*Extracted page text data*
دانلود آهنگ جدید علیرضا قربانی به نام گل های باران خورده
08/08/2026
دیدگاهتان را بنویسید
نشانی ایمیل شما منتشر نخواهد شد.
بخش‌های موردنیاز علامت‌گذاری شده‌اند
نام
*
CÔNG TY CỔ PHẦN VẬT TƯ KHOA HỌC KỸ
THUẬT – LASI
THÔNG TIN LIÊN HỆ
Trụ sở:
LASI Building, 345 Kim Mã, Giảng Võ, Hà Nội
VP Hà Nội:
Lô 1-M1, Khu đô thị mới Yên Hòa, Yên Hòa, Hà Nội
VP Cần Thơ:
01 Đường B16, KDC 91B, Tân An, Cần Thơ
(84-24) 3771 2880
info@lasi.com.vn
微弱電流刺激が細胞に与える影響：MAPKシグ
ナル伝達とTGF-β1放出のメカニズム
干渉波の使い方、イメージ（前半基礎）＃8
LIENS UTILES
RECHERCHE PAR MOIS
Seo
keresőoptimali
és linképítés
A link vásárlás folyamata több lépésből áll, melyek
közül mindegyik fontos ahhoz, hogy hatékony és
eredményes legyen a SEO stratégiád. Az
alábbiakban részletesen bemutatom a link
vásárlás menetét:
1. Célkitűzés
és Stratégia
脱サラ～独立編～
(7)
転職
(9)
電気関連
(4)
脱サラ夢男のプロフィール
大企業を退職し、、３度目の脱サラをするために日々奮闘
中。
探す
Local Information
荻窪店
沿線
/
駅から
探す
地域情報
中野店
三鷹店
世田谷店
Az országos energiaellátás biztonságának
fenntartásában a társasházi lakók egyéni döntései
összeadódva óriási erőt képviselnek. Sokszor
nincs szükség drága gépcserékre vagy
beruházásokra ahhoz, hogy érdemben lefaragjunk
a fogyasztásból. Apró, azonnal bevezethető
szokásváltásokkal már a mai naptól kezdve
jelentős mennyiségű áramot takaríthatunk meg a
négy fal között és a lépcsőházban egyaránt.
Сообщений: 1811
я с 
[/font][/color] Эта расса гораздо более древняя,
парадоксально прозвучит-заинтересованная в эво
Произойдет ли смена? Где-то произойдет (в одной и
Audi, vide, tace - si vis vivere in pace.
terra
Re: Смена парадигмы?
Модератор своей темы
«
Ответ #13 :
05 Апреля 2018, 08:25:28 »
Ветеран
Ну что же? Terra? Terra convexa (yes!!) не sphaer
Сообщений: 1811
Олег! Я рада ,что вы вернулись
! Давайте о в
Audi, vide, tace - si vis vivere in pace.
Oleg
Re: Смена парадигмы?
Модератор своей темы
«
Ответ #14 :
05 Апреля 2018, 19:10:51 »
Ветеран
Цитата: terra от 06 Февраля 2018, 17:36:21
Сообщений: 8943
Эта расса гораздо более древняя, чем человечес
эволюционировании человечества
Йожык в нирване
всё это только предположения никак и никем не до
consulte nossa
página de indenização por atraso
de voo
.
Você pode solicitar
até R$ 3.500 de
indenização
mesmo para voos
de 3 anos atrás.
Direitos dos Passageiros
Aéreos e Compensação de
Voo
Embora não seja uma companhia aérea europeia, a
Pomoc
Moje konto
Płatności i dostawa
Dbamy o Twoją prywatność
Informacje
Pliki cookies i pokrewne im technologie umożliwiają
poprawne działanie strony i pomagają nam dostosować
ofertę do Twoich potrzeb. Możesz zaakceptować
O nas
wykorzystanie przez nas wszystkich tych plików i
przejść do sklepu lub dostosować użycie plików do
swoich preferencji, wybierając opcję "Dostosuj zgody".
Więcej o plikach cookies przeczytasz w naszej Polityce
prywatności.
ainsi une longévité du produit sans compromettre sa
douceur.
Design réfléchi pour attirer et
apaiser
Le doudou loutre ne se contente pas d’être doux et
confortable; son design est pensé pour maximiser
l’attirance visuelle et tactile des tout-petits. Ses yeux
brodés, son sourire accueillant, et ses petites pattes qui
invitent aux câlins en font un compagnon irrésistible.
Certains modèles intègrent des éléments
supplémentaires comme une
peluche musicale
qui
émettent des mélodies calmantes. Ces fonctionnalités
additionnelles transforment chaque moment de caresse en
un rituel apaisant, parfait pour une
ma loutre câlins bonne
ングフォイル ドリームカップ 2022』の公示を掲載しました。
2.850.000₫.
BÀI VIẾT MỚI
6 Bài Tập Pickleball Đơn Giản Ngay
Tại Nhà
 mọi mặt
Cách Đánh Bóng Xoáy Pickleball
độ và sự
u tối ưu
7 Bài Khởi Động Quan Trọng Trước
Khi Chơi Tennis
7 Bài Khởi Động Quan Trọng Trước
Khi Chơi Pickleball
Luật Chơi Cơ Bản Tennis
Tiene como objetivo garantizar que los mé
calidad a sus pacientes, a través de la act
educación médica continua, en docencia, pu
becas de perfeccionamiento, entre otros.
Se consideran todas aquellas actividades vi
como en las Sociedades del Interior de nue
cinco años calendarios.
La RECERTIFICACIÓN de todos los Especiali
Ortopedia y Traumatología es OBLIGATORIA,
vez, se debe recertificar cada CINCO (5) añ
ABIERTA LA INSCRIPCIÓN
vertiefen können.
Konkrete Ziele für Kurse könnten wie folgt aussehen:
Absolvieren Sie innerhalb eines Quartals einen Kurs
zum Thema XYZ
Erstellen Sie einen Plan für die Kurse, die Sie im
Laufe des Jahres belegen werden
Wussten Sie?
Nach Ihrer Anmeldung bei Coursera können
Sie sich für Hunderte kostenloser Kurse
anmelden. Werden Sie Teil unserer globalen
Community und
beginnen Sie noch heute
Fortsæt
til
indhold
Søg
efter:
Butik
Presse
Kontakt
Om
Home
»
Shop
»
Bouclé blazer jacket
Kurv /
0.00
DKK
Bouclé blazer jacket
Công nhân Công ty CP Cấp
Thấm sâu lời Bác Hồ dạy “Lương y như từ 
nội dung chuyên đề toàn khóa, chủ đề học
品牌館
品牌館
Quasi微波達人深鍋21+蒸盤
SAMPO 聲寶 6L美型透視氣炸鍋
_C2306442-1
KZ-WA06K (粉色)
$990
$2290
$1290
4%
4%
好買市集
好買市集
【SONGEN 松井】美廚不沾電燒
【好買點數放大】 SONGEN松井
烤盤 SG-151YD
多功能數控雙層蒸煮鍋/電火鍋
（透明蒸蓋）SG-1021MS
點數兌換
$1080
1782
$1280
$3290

*WHAT YOU ARE ASKED TO DO*
The full set of entries must be transcribed exactly.

*TASK OUTPUT*
دانلود آهنگ جدید علیرضا قربانی به نام گل های باران خورده
08/08/2026
دیدگاهتان را بنویسید
نشانی ایمیل شما منتشر نخواهد شد.
بخش‌های موردنیاز علامت‌گذاری شده‌اند
نام
*
CÔNG TY CỔ PHẦN VẬT TƯ KHOA HỌC KỸ
THUẬT – LASI
THÔNG TIN LIÊN HỆ
Trụ sở:
LASI Building, 345 Kim Mã, Giảng Võ, Hà Nội
VP Hà Nội:
Lô 1-M1, Khu đô thị mới Yên Hòa, Yên Hòa, Hà Nội
VP Cần Thơ:
01 Đường B16, KDC 91B, Tân An, Cần Thơ
(84-24) 3771 2880
info@lasi.com.vn
微弱電流刺激が細胞に与える影響：MAPKシグ
ナル伝達とTGF-β1放出のメカニズム
干渉波の使い方、イメージ（前半基礎）＃8
LIENS UTILES
RECHERCHE PAR MOIS
Seo
keresőoptimali
és linképítés
A link vásárlás folyamata több lépésből áll, melyek
közül mindegyik fontos ahhoz, hogy hatékony és
eredményes legyen a SEO stratégiád. Az
alábbiakban részletesen bemutatom a link
vásárlás menetét:
1. Célkitűzés
és Stratégia
脱サラ～独立編～
(7)
転職
(9)
電気関連
(4)
脱サラ夢男のプロフィール
大企業を退職し、、３度目の脱サラをするために日々奮闘
中。
探す
Local Information
荻窪店
沿線
/
駅から
探す
地域情報
中野店
三鷹店
世田谷店
Az országos energiaellátás biztonságának
fenntartásában a társasházi lakók egyéni döntései
összeadódva óriási erőt képviselnek. Sokszor
nincs szükség drága gépcserékre vagy
beruházásokra ahhoz, hogy érdemben lefaragjunk
a fogyasztásból. Apró, azonnal bevezethető
szokásváltásokkal már a mai naptól kezdve
jelentős mennyiségű áramot takaríthatunk meg a
négy fal között és a lépcsőházban egyaránt.
Сообщений: 1811
я с 
[/font][/color] Эта расса гораздо более древняя,
парадоксально прозвучит-заинтересованная в эво
Произойдет ли смена? Где-то произойдет (в одной и
Audi, vide, tace - si vis vivere in pace.
terra
Re: Смена парадигмы?
Модератор своей темы
«
Ответ #13 :
05 Апреля 2018, 08:25:28 »
Ветеран
Ну что же? Terra? Terra convexa (yes!!) не sphaer
Сообщений: 1811
Олег! Я рада ,что вы вернулись
! Давайте о в
Audi, vide, tace - si vis vivere in pace.
Oleg
Re: Смена парадигмы?
Модератор своей темы
«
Ответ #14 :
05 Апреля 2018, 19:10:51 »
Ветеран
Цитата: terra от 06 Февраля 2018, 17:36:21
Сообщений: 8943
Эта расса гораздо более древняя, чем человечес
эволюционировании человечества
Йожык в нирване
всё это только предположения никак и никем не до
consulte nossa
página de indenização por atraso
de voo
.
Você pode solicitar
até R$ 3.500 de
indenização
mesmo para voos
de 3 anos atrás.
Direitos dos Passageiros
Aéreos e Compensação de
Voo
Embora não seja uma companhia aérea europeia, a
Pomoc
Moje konto
Płatności i dostawa
Dbamy o Twoją prywatność
Informacje
Pliki cookies i pokrewne im technologie umożliwiają
poprawne działanie strony i pomagają nam dostosować
ofertę do Twoich potrzeb. Możesz zaakceptować
O nas
wykorzystanie przez nas wszystkich tych plików i
przejść do sklepu lub dostosować użycie plików do
swoich preferencji, wybierając opcję "Dostosuj zgody".
Więcej o plikach cookies przeczytasz w naszej Polityce
prywatności.
ainsi une longévité du produit sans compromettre sa
douceur.
Design réfléchi pour attirer et
apaiser
Le doudou loutre ne se contente pas d’être doux et
confortable; son design est pensé pour maximiser
l’attirance visuelle et tactile des tout-petits. Ses yeux
brodés, son sourire accueillant, et ses petites pattes qui
invitent aux câlins en font un compagnon irrésistible.
Certains modèles intègrent des éléments
supplémentaires comme une
peluche musicale
qui
émettent des mélodies calmantes. Ces fonctionnalités
additionnelles transforment chaque moment de caresse en
un rituel apaisant, parfait pour une
ma loutre câlins bonne
ングフォイル ドリームカップ 2022』の公示を掲載しました。
2.850.000₫.
BÀI VIẾT MỚI
6 Bài Tập Pickleball Đơn Giản Ngay
Tại Nhà
 mọi mặt
Cách Đánh Bóng Xoáy Pickleball
độ và sự
u tối ưu
7 Bài Khởi Động Quan Trọng Trước
Khi Chơi Tennis
7 Bài Khởi Động Quan Trọng Trước
Khi Chơi Pickleball
Luật Chơi Cơ Bản Tennis
Tiene como objetivo garantizar que los mé
calidad a sus pacientes, a través de la act
educación médica continua, en docencia, pu
becas de perfeccionamiento, entre otros.
Se consideran todas aquellas actividades vi
como en las Sociedades del Interior de nue
cinco años calendarios.
La RECERTIFICACIÓN de todos los Especiali
Ortopedia y Traumatología es OBLIGATORIA,
vez, se debe recertificar cada CINCO (5) añ
ABIERTA LA INSCRIPCIÓN
vertiefen können.
Konkrete Ziele für Kurse könnten wie folgt aussehen:
Absolvieren Sie innerhalb eines Quartals einen Kurs
zum Thema XYZ
Erstellen Sie einen Plan für die Kurse, die Sie im
Laufe des Jahres belegen werden
Wussten Sie?
Nach Ihrer Anmeldung bei Coursera können
Sie sich für Hunderte kostenloser Kurse
anmelden. Werden Sie Teil unserer globalen
Community und
beginnen Sie noch heute
Fortsæt
til
indhold
Søg
efter:
Butik
Presse
Kontakt
Om
Home
»
Shop
»
Bouclé blazer jacket
Kurv /
0.00
DKK
Bouclé blazer jacket
Công nhân Công ty CP Cấp
Thấm sâu lời Bác Hồ dạy “Lương y như từ 
nội dung chuyên đề toàn khóa, chủ đề học
品牌館
品牌館
Quasi微波達人深鍋21+蒸盤
SAMPO 聲寶 6L美型透視氣炸鍋
_C2306442-1
KZ-WA06K (粉色)
$990
$2290
$1290
4%
4%
好買市集
好買市集
【SONGEN 松井】美廚不沾電燒
【好買點數放大】 SONGEN松井
烤盤 SG-151YD
多功能數控雙層蒸煮鍋/電火鍋
（透明蒸蓋）SG-1021MS
點數兌換
$1080
1782
$1280
$3290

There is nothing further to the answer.